ArcticGoddess1 (Patricia)
There’s a balancing point between basic instruction and play. The ugly truth is some of us hate certain subjects. We. Just.
Don’t. Like. Them. You can dress up division however you like, but I say it’s succotash and I say to hell with it… and at a certain point, I had to learn how to do it.
That being said, there’s a need for more investigation, more hands-on materials, more discovery, etc. in teaching. I teach in the Independent Learning Center, and I work with kids who are on opposite ends of the learning spectrum, generally – the accelerated kids and the kids who struggle. Sometimes kids come in for a one time extra help session, or because they were out sick or are having a test-anxiety seizure of sorts. But for about ten years, I was a high school or middle school English teacher. I’d like to be a general elementary teacher, integrating all the subjects – that would be challenging but extremely fun. I’ve taught all over by now – in rural Maine, working class suburban Philly, alternative ed (and not the granola sort) high school, just outside of Detroit, and working class mostly white high school, just outside of Detroit.

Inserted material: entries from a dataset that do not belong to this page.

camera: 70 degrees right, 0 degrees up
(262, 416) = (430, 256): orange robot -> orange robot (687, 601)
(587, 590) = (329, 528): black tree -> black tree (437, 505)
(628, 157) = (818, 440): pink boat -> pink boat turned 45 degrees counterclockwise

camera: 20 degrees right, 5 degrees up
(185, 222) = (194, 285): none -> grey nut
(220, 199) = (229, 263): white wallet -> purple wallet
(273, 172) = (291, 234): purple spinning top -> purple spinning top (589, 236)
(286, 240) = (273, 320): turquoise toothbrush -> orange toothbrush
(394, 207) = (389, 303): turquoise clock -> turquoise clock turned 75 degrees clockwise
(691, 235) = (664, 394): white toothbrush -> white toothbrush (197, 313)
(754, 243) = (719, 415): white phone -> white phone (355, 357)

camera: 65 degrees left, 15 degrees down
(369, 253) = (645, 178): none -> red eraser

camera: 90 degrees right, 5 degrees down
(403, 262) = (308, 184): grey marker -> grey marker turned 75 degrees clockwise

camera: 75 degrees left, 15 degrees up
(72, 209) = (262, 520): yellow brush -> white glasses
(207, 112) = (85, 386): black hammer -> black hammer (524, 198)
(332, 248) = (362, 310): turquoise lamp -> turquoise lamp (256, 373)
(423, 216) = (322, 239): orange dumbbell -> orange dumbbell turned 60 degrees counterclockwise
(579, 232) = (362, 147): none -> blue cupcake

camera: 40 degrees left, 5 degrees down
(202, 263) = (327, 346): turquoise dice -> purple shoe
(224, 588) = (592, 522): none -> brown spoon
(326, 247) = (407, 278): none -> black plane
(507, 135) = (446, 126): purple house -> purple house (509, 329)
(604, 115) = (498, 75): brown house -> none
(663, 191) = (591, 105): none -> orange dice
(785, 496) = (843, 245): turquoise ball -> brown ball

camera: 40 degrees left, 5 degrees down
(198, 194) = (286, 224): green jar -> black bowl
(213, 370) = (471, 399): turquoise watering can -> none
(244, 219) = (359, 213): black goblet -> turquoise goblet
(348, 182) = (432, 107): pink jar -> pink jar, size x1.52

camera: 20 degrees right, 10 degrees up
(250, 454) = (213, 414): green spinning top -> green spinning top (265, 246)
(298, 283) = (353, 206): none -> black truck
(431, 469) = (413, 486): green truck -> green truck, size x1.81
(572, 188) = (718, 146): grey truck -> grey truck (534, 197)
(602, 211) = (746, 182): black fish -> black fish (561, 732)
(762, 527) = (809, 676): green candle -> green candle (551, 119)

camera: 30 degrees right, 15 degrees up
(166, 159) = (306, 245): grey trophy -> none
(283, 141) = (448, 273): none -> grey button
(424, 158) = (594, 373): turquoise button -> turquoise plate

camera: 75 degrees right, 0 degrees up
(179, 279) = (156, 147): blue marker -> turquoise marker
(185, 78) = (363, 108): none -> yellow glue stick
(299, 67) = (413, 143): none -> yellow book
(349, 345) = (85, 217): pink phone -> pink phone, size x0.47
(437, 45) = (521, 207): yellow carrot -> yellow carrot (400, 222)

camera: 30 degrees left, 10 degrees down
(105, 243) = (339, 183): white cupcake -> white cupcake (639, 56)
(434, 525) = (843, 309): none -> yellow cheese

I moved a lot because my husband was going to grad school and then was a roving academic; now that he has tenure at the U of Michigan, I may well stay in my small parochial school in Ann Arbor. We take in a number of scholarship kids, and I still work with some academically at risk kids, too – this is no country club school. It’s great to think “Let the children play” but also – as Henry Wong puts it in The First Days of School (he exaggerates but has a point), school is their version of work, essentially. I love my “work” – teaching, and I aim to help them enjoy their “work” – and most kids love the ILC. They don’t want to leave. But they do know they also must work hard, think hard, do quality work – they enjoy the learning, the payoff. They’ve learned that this feels good, ultimately – and it’s a new experience for many of them. We can teach that, too – pride in accomplishment. You don’t get that, playing around.